[[ TEXT UNDER STUDY open ]]
4. Features and Examples

This section provides an introduction to features provided by jsre, including features for handling large data buffers. The examples here are cross referenced from Module Functions and Objects.

4.1. Compiling and Matching

jsre provides a RegexObject which is a compiled search engine which is then used to match patterns encoded as strings in a target byte buffer (or in a target string for module level functions) resulting in either a string match or a Match object which provides more detailed information.

Module functions include compile() which builds a RegexObject object which is then used for matching, and shortcut functions which combine building the RegexObject with a matching function. These functions are similar to those provided in the standard Python re module.

In addition jsre provides a ReCompiler class which allows a much wider range of matching algorithms to be compiled. In particular it allows different combinations regular expressions and encodings to be compiled into a single matching RegexObject instance.

The module level matching functions are search(), match(), finditer() and findall(). Matching engines resulting from the use of these functions are cached. For example, the search function is the simplest way to search a complete target for a specified pattern:

>>> buffer  = b'sample byte buffer 123.456. the end'
>>> pattern = '([0-9]{3}\.)+'

>>> match = jsre.search(pattern, buffer, encoding='utf-8')
>>> print(match.group())
123.456.

Module functions are described in more detail in Module Functions.

Both object and module functions can take control flags or combinations of flags, for example:

>>> buffer  = b'Foo, foo, FOO'
>>> pattern = 'foo'

>>> for match in jsre.finditer(pattern, buffer, encoding='ascii', flags=jsre.IGNORECASE):
>>>     print(match.group())

Foo
foo
FOO

Often it will be necessary to specify only a single regular expression pattern and a range of possible encodings. In this case the module compile() function, similar to that provided by the Python re module, can be used to build the RegexObject execution instance. For example:

>>> buffer  = b'sample byte buffer 123.456. the end'
>>> pattern = '([0-9]{3}\.)+'

>>> regex = jsre.compile(pattern, encoding='ascii')
>>> match = regex.search(buffer)
>>> print(match.group())
123.456.
[[ TEXT UNDER STUDY closed ]]
EXERCISE INSTRUCTIONS >>
1. Decide whether each statement below agrees with the jsre section. For each, answer yes or no and quote the words from the section that decide it. (a) Matching engines built by the module-level matching functions are cached. (b) The ReCompiler class can only compile a single regular expression with a single encoding. (c) The jsre module functions are similar to those in the standard Python re module.
2. Reproduce the passage of the jsre section that starts at "jsre provides a RegexObject" and ends at "matching RegexObject instance.".
[[ EXCERPTED DATA open ]]
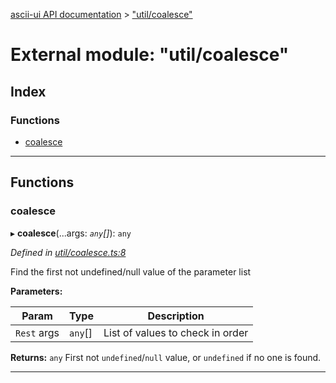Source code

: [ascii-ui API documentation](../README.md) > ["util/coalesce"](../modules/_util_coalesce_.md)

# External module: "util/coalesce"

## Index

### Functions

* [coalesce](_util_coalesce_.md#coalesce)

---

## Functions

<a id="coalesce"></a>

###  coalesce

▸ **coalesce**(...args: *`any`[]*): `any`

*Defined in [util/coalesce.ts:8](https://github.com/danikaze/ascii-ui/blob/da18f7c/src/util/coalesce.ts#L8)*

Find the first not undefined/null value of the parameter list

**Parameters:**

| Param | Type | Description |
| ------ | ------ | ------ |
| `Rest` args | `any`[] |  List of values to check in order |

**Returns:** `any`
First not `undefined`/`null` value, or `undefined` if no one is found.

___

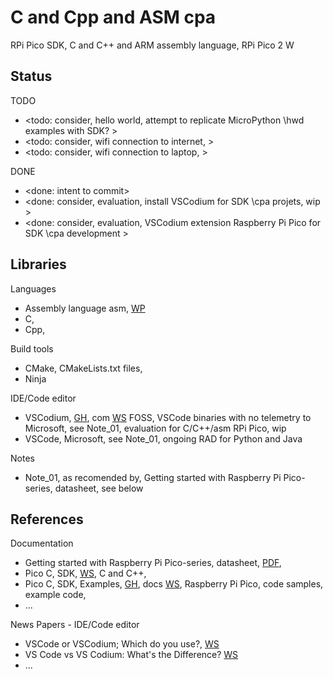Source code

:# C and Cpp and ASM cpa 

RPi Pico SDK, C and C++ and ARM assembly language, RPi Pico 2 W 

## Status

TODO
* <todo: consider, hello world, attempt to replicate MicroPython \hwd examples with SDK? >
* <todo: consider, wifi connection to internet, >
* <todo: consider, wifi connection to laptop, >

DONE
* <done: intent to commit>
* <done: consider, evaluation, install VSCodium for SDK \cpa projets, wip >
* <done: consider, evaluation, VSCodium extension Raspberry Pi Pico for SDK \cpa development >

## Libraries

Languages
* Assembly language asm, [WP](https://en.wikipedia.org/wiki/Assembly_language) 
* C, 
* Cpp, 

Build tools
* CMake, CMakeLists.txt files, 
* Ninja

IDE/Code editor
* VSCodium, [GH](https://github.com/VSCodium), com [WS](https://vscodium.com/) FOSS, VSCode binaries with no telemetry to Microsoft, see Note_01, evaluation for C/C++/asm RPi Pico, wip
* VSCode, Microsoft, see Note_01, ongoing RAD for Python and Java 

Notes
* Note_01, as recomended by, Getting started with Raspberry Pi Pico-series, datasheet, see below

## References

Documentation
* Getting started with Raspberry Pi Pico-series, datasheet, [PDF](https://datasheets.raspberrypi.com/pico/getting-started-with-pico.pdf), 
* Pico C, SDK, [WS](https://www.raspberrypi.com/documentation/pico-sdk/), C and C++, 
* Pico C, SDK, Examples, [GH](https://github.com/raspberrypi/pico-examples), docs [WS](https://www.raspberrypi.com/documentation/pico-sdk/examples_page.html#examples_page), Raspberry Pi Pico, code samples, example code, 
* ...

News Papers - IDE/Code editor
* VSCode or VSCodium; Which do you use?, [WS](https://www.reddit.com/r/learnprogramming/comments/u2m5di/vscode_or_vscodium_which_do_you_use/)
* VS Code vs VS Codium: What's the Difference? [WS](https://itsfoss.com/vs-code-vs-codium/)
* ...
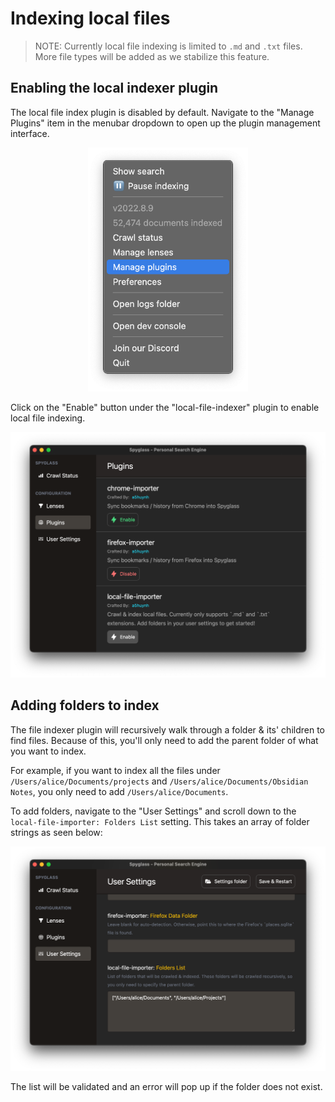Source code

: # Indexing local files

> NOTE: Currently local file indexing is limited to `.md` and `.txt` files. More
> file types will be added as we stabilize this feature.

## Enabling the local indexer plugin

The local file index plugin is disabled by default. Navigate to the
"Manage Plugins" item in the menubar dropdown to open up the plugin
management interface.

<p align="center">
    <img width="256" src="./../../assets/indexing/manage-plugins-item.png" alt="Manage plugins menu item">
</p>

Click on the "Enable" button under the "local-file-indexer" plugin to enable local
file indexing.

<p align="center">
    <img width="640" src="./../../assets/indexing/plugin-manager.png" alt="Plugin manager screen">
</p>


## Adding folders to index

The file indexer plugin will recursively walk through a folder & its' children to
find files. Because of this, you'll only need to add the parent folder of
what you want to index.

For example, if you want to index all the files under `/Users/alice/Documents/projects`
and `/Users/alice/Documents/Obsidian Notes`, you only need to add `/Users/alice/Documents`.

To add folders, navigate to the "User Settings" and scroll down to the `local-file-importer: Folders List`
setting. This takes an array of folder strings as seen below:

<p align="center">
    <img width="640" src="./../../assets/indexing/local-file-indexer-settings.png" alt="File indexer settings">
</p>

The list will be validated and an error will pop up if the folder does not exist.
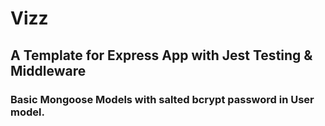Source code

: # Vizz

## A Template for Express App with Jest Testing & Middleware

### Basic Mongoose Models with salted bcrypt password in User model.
[[ EXCERPTED DATA closed ]]
SOLVED PROBLEMS >>
1.
(a) Yes: "Matching engines resulting from the use of these functions are cached."
(b) No: "In particular it allows different combinations regular expressions and encodings to be compiled into a single matching RegexObject instance."
(c) Yes: "These functions are similar to those provided in the standard Python re module."

2.
jsre provides a RegexObject which is a compiled search engine which is then used to match patterns encoded as strings in a target byte buffer (or in a target string for module level functions) resulting in either a string match or a Match object which provides more detailed information.

Module functions include compile() which builds a RegexObject object which is then used for matching, and shortcut functions which combine building the RegexObject with a matching function. These functions are similar to those provided in the standard Python re module.

In addition jsre provides a ReCompiler class which allows a much wider range of matching algorithms to be compiled. In particular it allows different combinations regular expressions and encodings to be compiled into a single matching RegexObject instance.